Rick Bayless seems like a cool dude: won Top Chef Masters, cooks in his backyard, has great facial hair. Unfortunately Frontera just didn’t live up to the hype.
Alright, so the Lamb Shank special was stuff of legend. Awesome tender meat that fell off the bone. The mole, well, makes you want to learn how to make mole.
But lets talk Mexican staples that Frontera SHOULD knock out of the park. Guacamole. It’s featured on the menu and evidently one of Rick’s staples. I wanted to eat and say “wow, that was the best Guacamole in the history of Guacamole.” But no. I mean it was alright – its hard for mashed up avocado not to be, but I was expecting to be wowed. The to-go taco place down the block from me has bomb-ass avocado/tomato/onion style guacamole, and I don’t think any of their people has ever been on Food Network.

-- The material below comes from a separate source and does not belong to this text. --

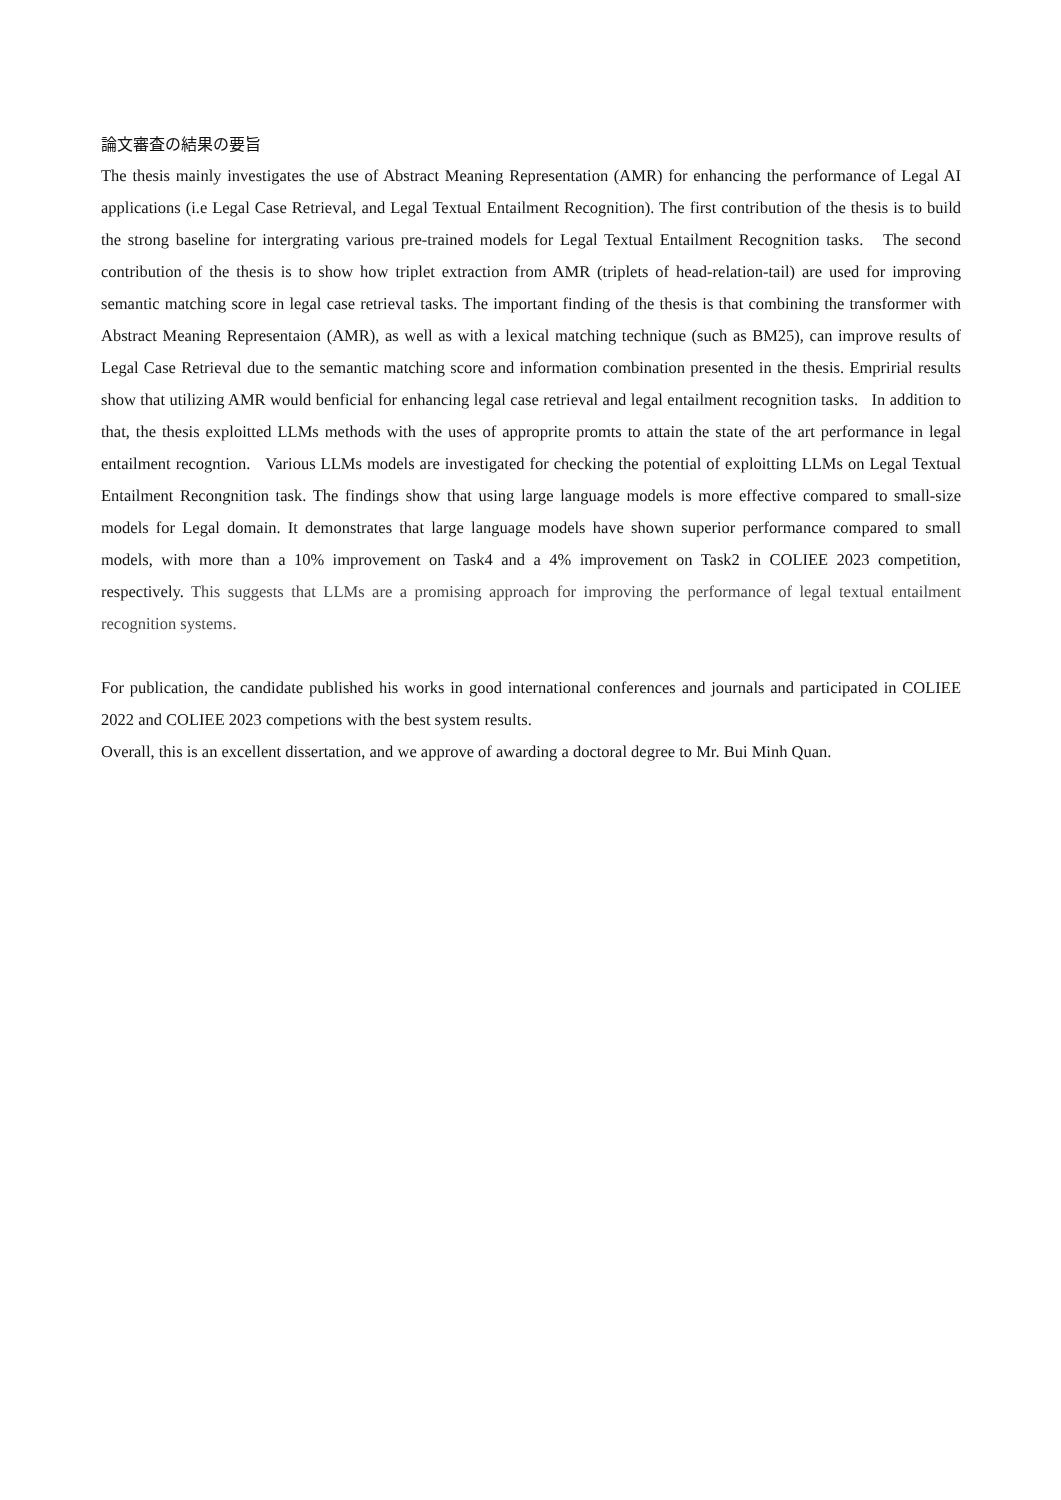論文審査の結果の要旨
The thesis mainly investigates the use of Abstract Meaning Representation (AMR) for enhancing the performance of Legal AI applications (i.e Legal Case Retrieval, and Legal Textual Entailment Recognition). The first contribution of the thesis is to build the strong baseline for intergrating various pre-trained models for Legal Textual Entailment Recognition tasks. The second contribution of the thesis is to show how triplet extraction from AMR (triplets of head-relation-tail) are used for improving semantic matching score in legal case retrieval tasks. The important finding of the thesis is that combining the transformer with Abstract Meaning Representaion (AMR), as well as with a lexical matching technique (such as BM25), can improve results of Legal Case Retrieval due to the semantic matching score and information combination presented in the thesis. Empririal results show that utilizing AMR would benficial for enhancing legal case retrieval and legal entailment recognition tasks. In addition to that, the thesis exploitted LLMs methods with the uses of approprite promts to attain the state of the art performance in legal entailment recogntion. Various LLMs models are investigated for checking the potential of exploitting LLMs on Legal Textual Entailment Recongnition task. The findings show that using large language models is more effective compared to small-size models for Legal domain. It demonstrates that large language models have shown superior performance compared to small models, with more than a 10% improvement on Task4 and a 4% improvement on Task2 in COLIEE 2023 competition, respectively. This suggests that LLMs are a promising approach for improving the performance of legal textual entailment recognition systems.
For publication, the candidate published his works in good international conferences and journals and participated in COLIEE 2022 and COLIEE 2023 competions with the best system results.
Overall, this is an excellent dissertation, and we approve of awarding a doctoral degree to Mr. Bui Minh Quan.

Ceviche. When I saw that trio-ceviche special I was ready to dine on an unparallelled bastion of the sea. Of the three preparations the shrimp/squid/cucumber preparation was the tastiest, but the fruity fish preparation tasted iodine-y, and the classic ceviche was cray acidic. I wanted it to be great and it just wasn’t.
I do have to give it up for the service though. The server we had was on point – one of the friendlier servers I’ve met in a while.
There’s a plethora of great Mexican restaurants in Chicago, many quite a pretty penny cheaper than Frontera, many with food that does not disappoint.